AUTHORLINK: Please share the best advice you’ve gotten about writing in the course of your career.
CLAYTON: I used to say Tim O’Brien talking about using extraordinary actions by your characters to illuminate ordinary emotions. But now, I think Margaret Atwood: A word after a word after a word is power. I embrace that now as I write, in so many ways. It makes it easier to start. Just start with a word. And keep writing, because your writing—moving hearts through writing—really can help provoke change for the good.
AUTHORLINK: Discuss what you are working on now.
CLAYTON: Well, I’ve become too superstitious to do that. After The Wednesday Sisters was a lovely success, I kept saying my next would be a novel based on the real experiences of the female journalists who covered the liberation of Paris in WWII. But it was only after I stopped talking about that book being next that it was published as my fifth novel, The Race for Paris, three books later. So I don’t want to jinx myself.
New York Times bestseller Meg Waite Clayton is the author of nine novels, most recently USA Today bestseller Typewriter Beach and the international bestsellers The Postmistress of Paris and The Last Train to London.
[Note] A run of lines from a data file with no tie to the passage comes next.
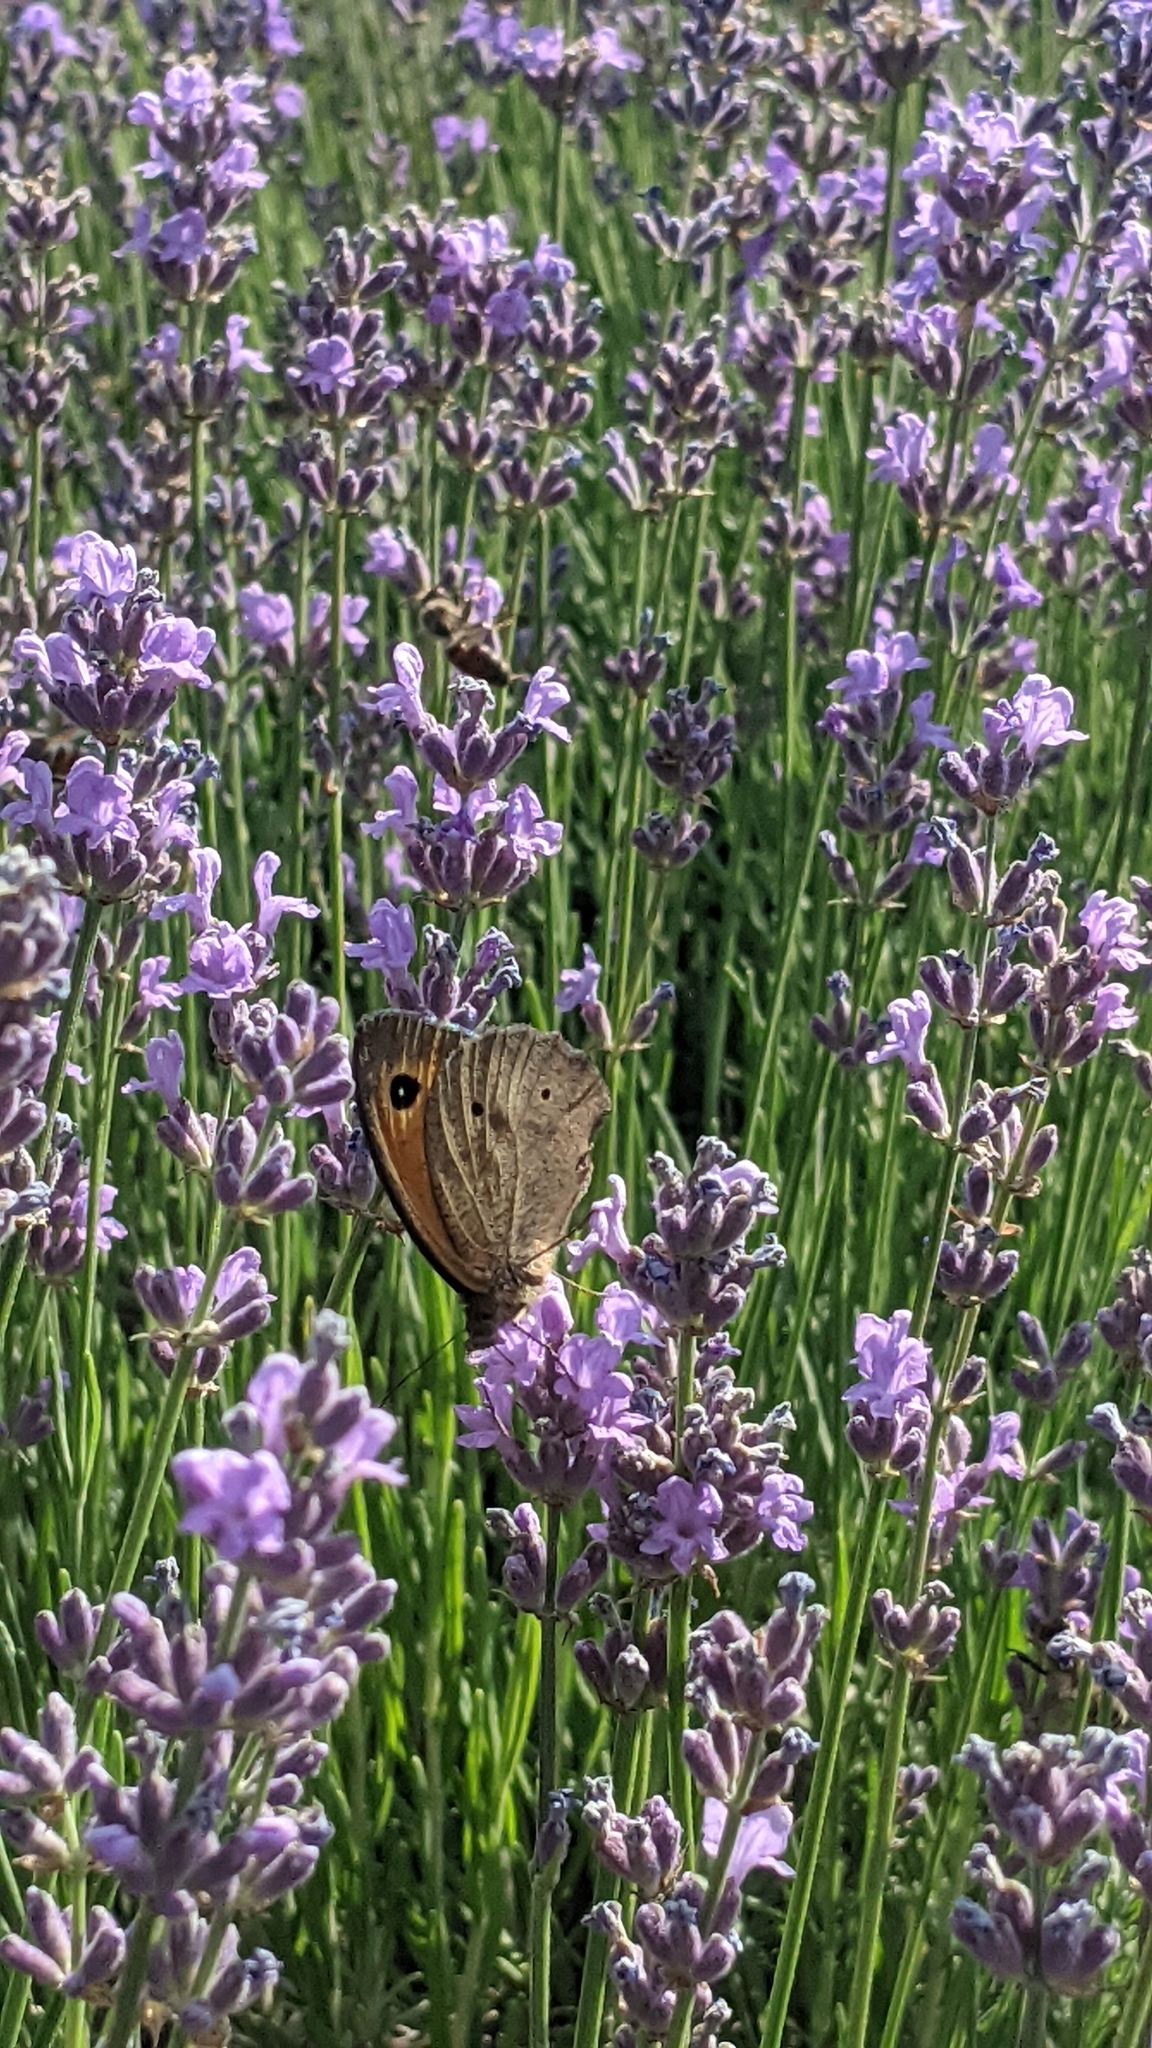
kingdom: Animalia
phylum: Arthropoda
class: Insecta
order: Lepidoptera
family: Nymphalidae
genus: Maniola
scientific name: Maniola jurtina
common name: Meadow brown
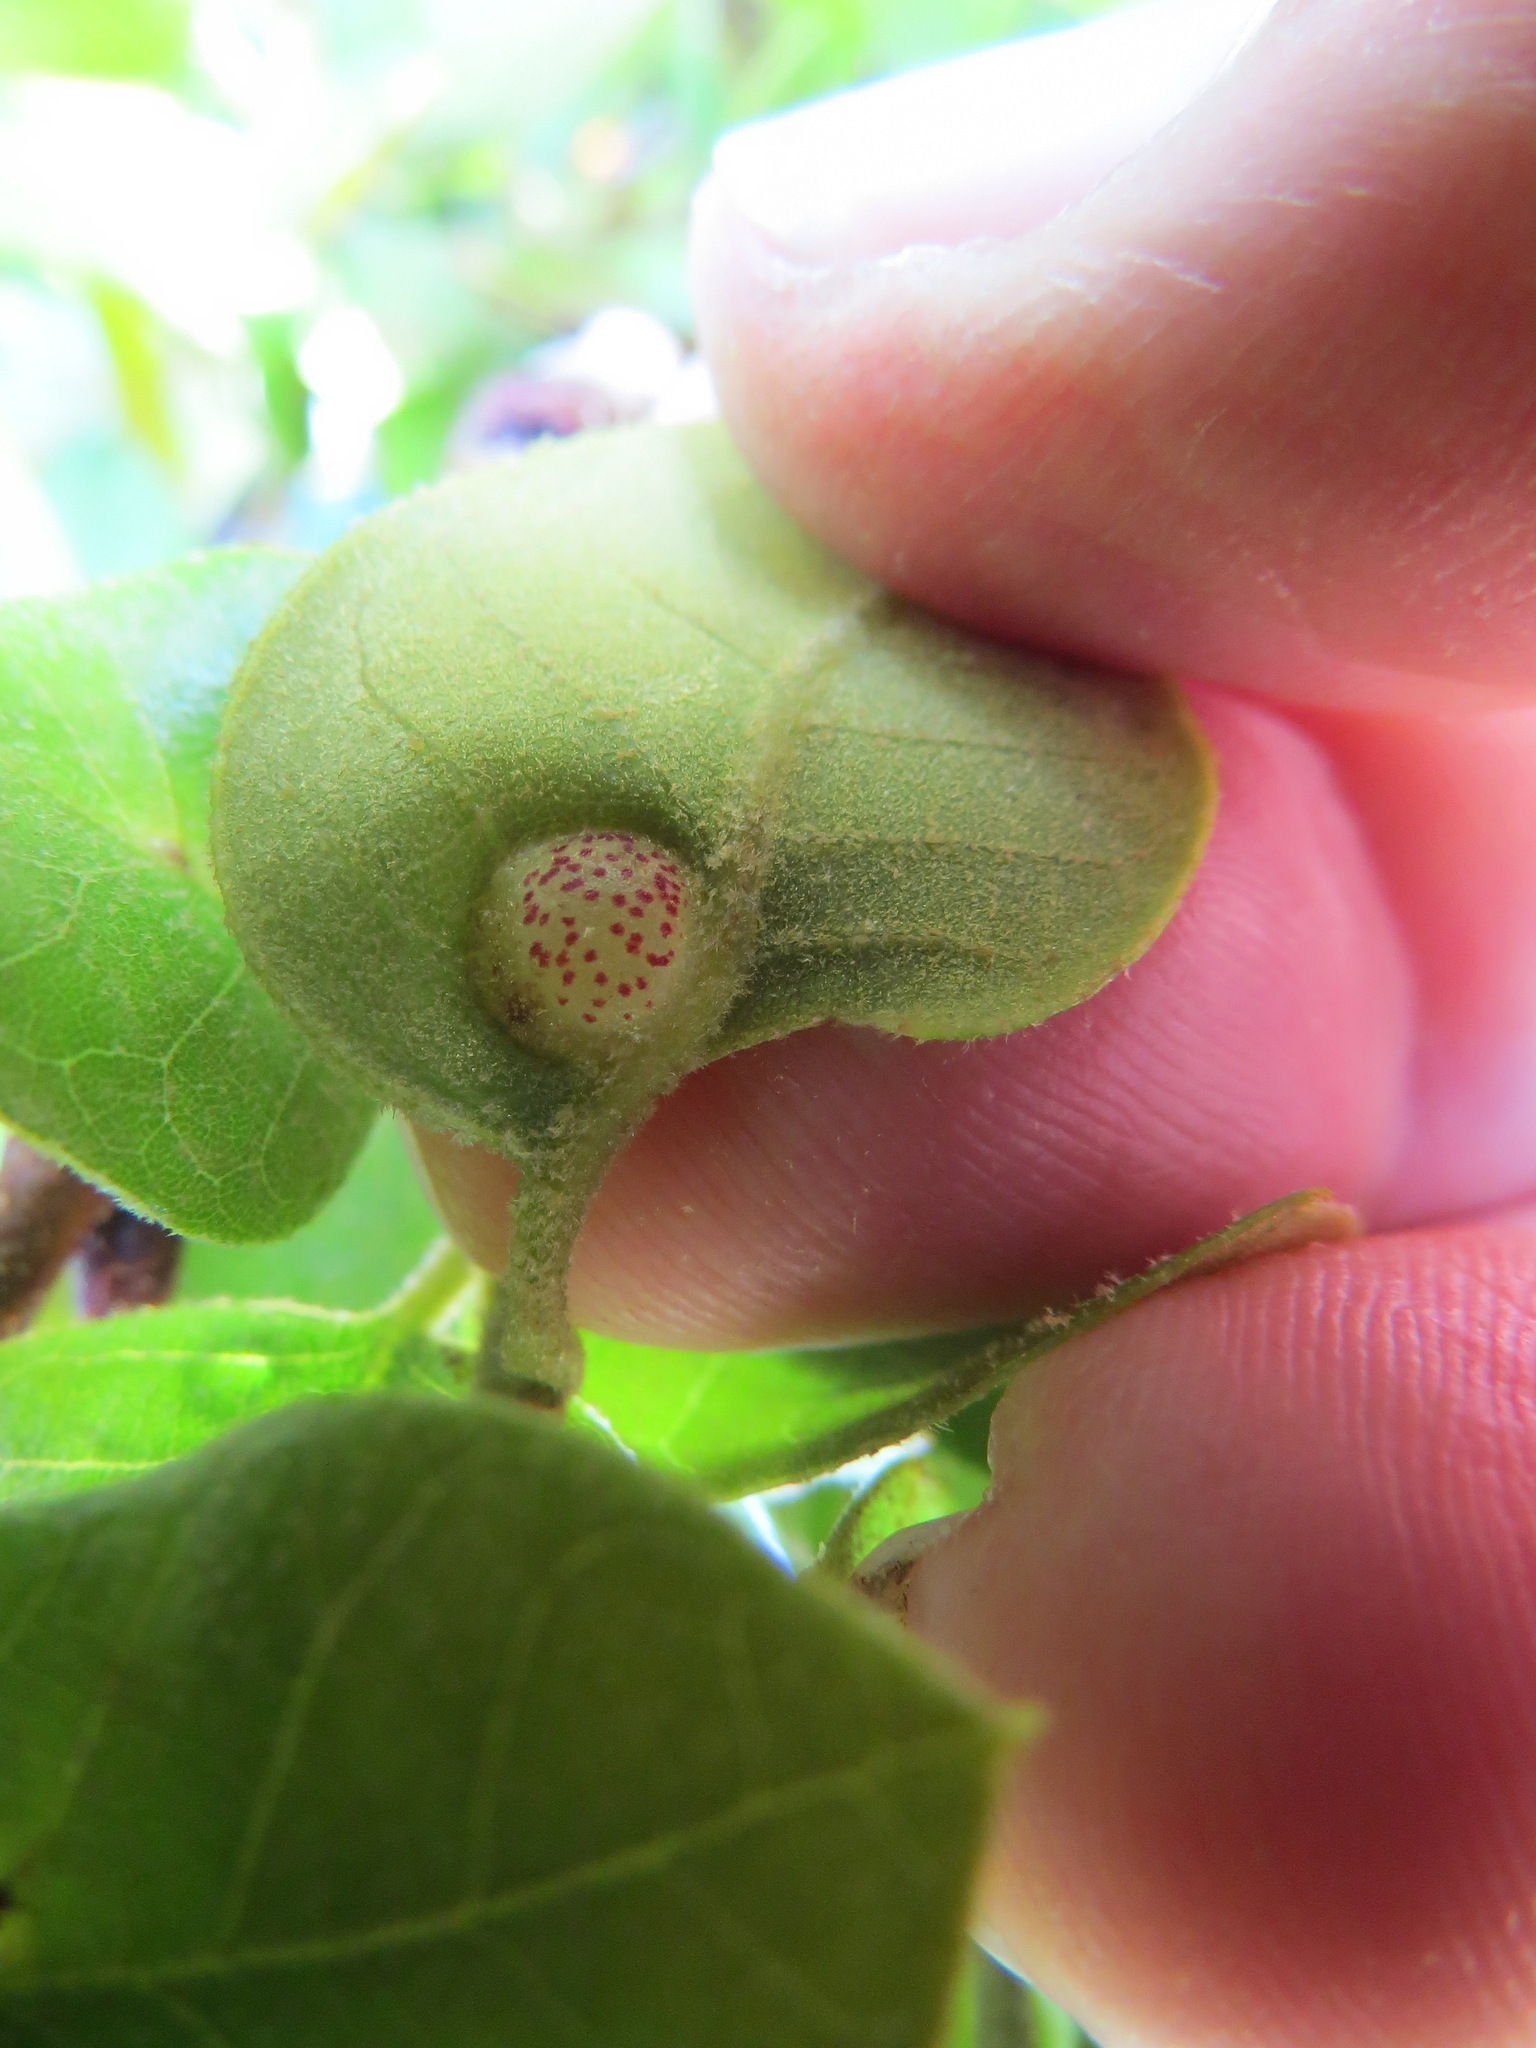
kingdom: Animalia
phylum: Arthropoda
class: Insecta
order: Hymenoptera
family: Cynipidae
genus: Heteroecus
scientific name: Heteroecus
Her books have been featured on Good Morning America and the New York Times Book Review Editors’ Choice list, and in People and other newspapers and magazines all over the world. They have been IndieNext, Library Reads, LoanStars librarians, USA Today, Book of the Month Club, Costco and Target Book Club, and Amazon Editors’ picks, as well as finalists for the National Jewish Book Award, the Langum Prize, and Barbara Kingsolver’s Bellwether Prize for Socially Engaged Fiction.